The first of two articles analyzing the justifiability of international bioethical codes and of cross-cultural moral judgments reviews "moral fundamentalism," the theory that cross-cultural moral judgments and international bioethical codes are justified by certain "basic" or "fundamental" moral priniciples that are universally accepted in all cultures and eras. Initially propounded by the judges at the 1947 Nuremberg Tribunal, moral fundamentalism has become the received justification of international bioethics, and of cross-temporal and cross-cultural moral judgments. Yet today we are said to live in a multicultural and postmodern world. This article assesses the challenges that multiculturalism and postmodernism pose to fundamentalism and concludes that these challenges render the position philosophically untenable, thereby undermining the received conception of the foundations of international bioethics. The second article, which follows, offers an alternative model -- a model of negotiated moral order -- as a viable justification for international bioethics and for transcultural and transtemporal moral judgments.

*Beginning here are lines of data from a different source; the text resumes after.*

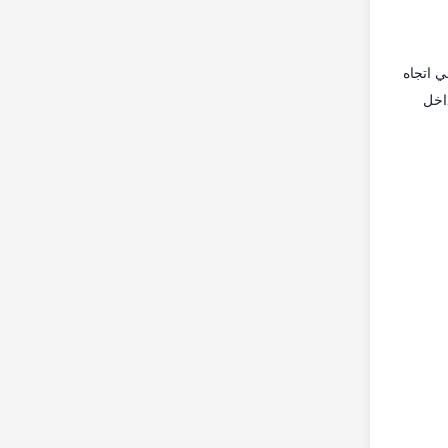
ي اتجاه
 سحب داخل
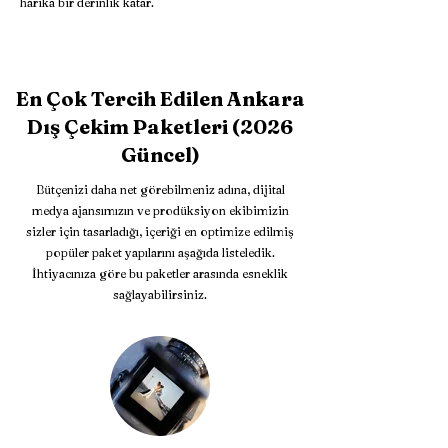
harika bir derinlik katar.
En Çok Tercih Edilen Ankara
Dış Çekim Paketleri (2026
Güncel)
Bütçenizi daha net görebilmeniz adına, dijital
medya ajansımızın ve prodüksiyon ekibimizin
sizler için tasarladığı, içeriği en optimize edilmiş
popüler paket yapılarını aşağıda listeledik.
İhtiyacınıza göre bu paketler arasında esneklik
sağlayabilirsiniz.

两篇分析国际生物伦理准则及跨文化道德判断合理性的文章中的第一篇,审视了“道德原教旨主义”,该理论认为跨文化道德判断和国际生物伦理准则是由某些在所有文化和时代都被普遍接受的“基本”或“根本”道德原则所证明合理的。道德原教旨主义最初由1947年纽伦堡法庭的法官提出,已成为国际生物伦理学以及跨时代和跨文化道德判断的公认理由。然而如今据说我们生活在一个多元文化和后现代的世界。本文评估了多元文化主义和后现代主义对原教旨主义构成的挑战,并得出结论认为这些挑战使该立场在哲学上站不住脚,从而削弱了关于国际生物伦理学基础的公认观念。接下来的第二篇文章提供了一种替代模式——协商道德秩序模式——作为国际生物伦理学以及跨文化和跨时代道德判断的可行理由。